女性を助ければ、途上世界が救われる
The Better Half ―Why International Assistance Does Not Alleviate Poverty
2010年3月号掲載論文
途上国の女子教育への投資は、経済成長を促し、貧困の悪循環を断ち切るうえで極めて有効な策だ。教育を受けた女性たちの場合、一人あたり出生数は少なく、産婦死亡率も低く、彼女たちは、家族の食事、健康、教育にも力を入れる。その結果コミュニティー全体に好循環が生まれる。こうした事実に世界銀行、ビル&メリンダ・ゲイツ財団、CAREといった主要な援助機関だけでなく、企業も気づき始め、途上国の支援対象としての女性の役割に注目するようになった。女性のエンパワーメント(権利擁護と社会的解放)を大きな社会経済的成果へと結びつけた中国とルワンダという実例もある。途上国の女性への教育に援助の焦点を合わせるべき根拠は数多くある。
- 女性が直面する忌まわしい現実
- 女性の役割
- 中国とルワンダのケース
- 女性を救うための文化、風習との闘い
<女性が直面する忌まわしい現実>
2009年8月、アフリカを訪問したヒラリー・クリントン米国務長官は、忙しいスケジュールをぬって、ケニアの女性農家、コンゴのレイプの被害者、マイクロファイナンスをもとにビジネスを始めたアフリカの女性起業家など、複数の女性団体のメンバーたちに会いに出かけている。

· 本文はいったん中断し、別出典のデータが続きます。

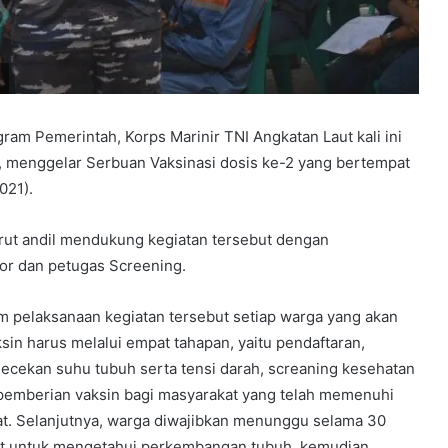
m Pemerintah, Korps Marinir TNI Angkatan Laut kali ini
 menggelar Serbuan Vaksinasi dosis ke-2 yang bertempat
021).
 turut andil mendukung kegiatan tersebut dengan
or dan petugas Screening.
m pelaksanaan kegiatan tersebut setiap warga yang akan
ksin harus melalui empat tahapan, yaitu pendaftaran,
ecekan suhu tubuh serta tensi darah, screaning kesehatan
pemberian vaksin bagi masyarakat yang telah memenuhi
at. Selanjutnya, warga diwajibkan menunggu selama 30
t untuk mengetahui perkembangan tubuh, kemudian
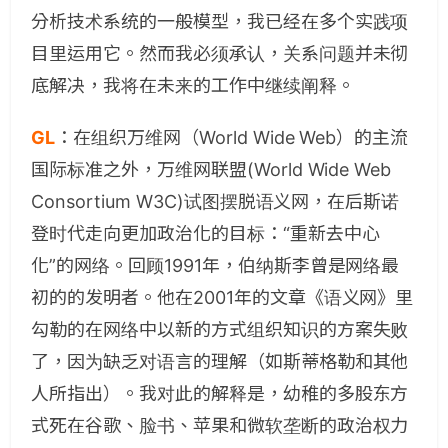
分析技术系统的一般模型，我已经在多个实践项
目里运用它。然而我必须承认，关系问题并未彻
底解决，我将在未来的工作中继续阐释。
GL
：
在组织万维网（World Wide Web）的主流
国际标准之外，万维网联盟(World Wide Web
Consortium W3C)试图摆脱语义网，在后斯诺
登时代走向更加政治化的目标：“重新去中心
化”的网络。回顾1991年，伯纳斯李曾是网络最
初的的发明者。他在2001年的文章《语义网》里
勾勒的在网络中以新的方式组织知识的方案失败
了，因为缺乏对语言的理解（如斯蒂格勒和其他
人所指出）。我对此的解释是，幼稚的多股东方
式死在谷歌、脸书、苹果和微软垄断的政治权力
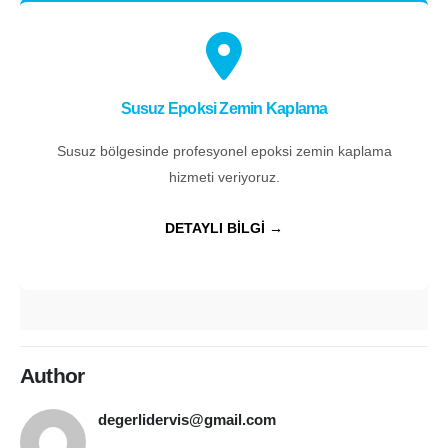
Susuz Epoksi Zemin Kaplama
Susuz bölgesinde profesyonel epoksi zemin kaplama
hizmeti veriyoruz.
DETAYLI BİLGİ →
Author
degerlidervis@gmail.com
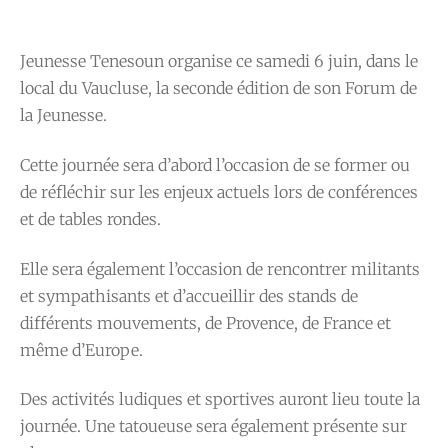
Jeunesse Tenesoun organise ce samedi 6 juin, dans le
local du Vaucluse, la seconde édition de son Forum de
la Jeunesse.
Cette journée sera d’abord l’occasion de se former ou
de réfléchir sur les enjeux actuels lors de conférences
et de tables rondes.
Elle sera également l’occasion de rencontrer militants
et sympathisants et d’accueillir des stands de
différents mouvements, de Provence, de France et
même d’Europe.
Des activités ludiques et sportives auront lieu toute la
journée. Une tatoueuse sera également présente sur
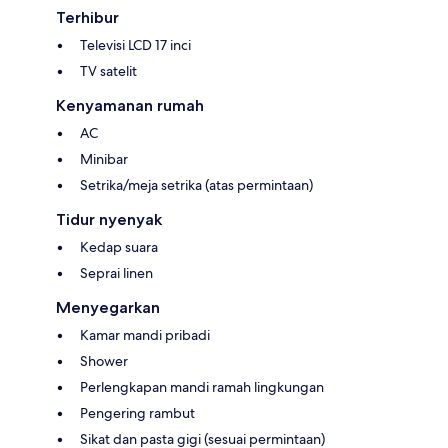
Terhibur
Televisi LCD 17 inci
TV satelit
Kenyamanan rumah
AC
Minibar
Setrika/meja setrika (atas permintaan)
Tidur nyenyak
Kedap suara
Seprai linen
Menyegarkan
Kamar mandi pribadi
Shower
Perlengkapan mandi ramah lingkungan
Pengering rambut
Sikat dan pasta gigi (sesuai permintaan)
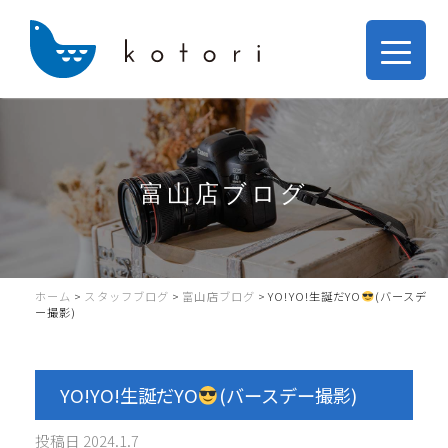
富山店ブログ
ホーム
>
スタッフブログ
>
富山店ブログ
>
YO!YO!生誕だYO
(バースデ
ー撮影)
YO!YO!生誕だYO
(バースデー撮影)
投稿日
2024.1.7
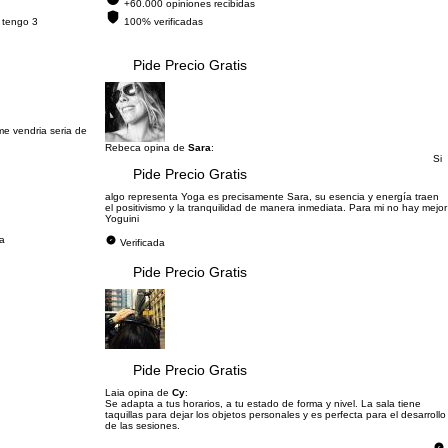
+60.000 opiniones recibidas
 tengo 3
100% verificadas
Pide Precio Gratis
me vendria seria de
Rebeca opina de
Sara
:
Si
Pide Precio Gratis
algo representa Yoga es precisamente Sara, su esencia y energía traen
el positivismo y la tranquilidad de manera inmediata. Para mi no hay mejor
Yoguini
ca
Verificada
Pide Precio Gratis
Pide Precio Gratis
Laia opina de
Cy
:
Se adapta a tus horarios, a tu estado de forma y nivel. La sala tiene
taquillas para dejar los objetos personales y es perfecta para el desarrollo
de las sesiones.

南アフリカでは、(多くの妻を持つことで知られる)ジェイコブ・ズマ大統領との会談に費やした2倍の時間を、ケープタウン近郊で進められている女性住宅プロジェクトの視察にあてている。クリントンがグラスルーツの女性団体に多くの時間と労力を割くのは、「国務長官としての威信に関わる」と眉をひそめるむきもあれば、アメリカの国務長官が女性の権利を重要な外交課題に掲げたことを賞賛する声もある。一方、クリントン長官は、自分の行動に注目が集まれば、各国政府の「優先順位の見直し」を前向きに刺激できると述べている。
なぜ優先順位を変える必要があるのか。ここに取り上げるニコラス・クリストフとシェリル・ウーダンの共著『天の半分』は、その理由を力強く説明している。「世界の多くの地域で女性や少女たちが日々残忍な扱いを受けていることは、21世紀最大の人権問題の一つだ」と2人は主張している。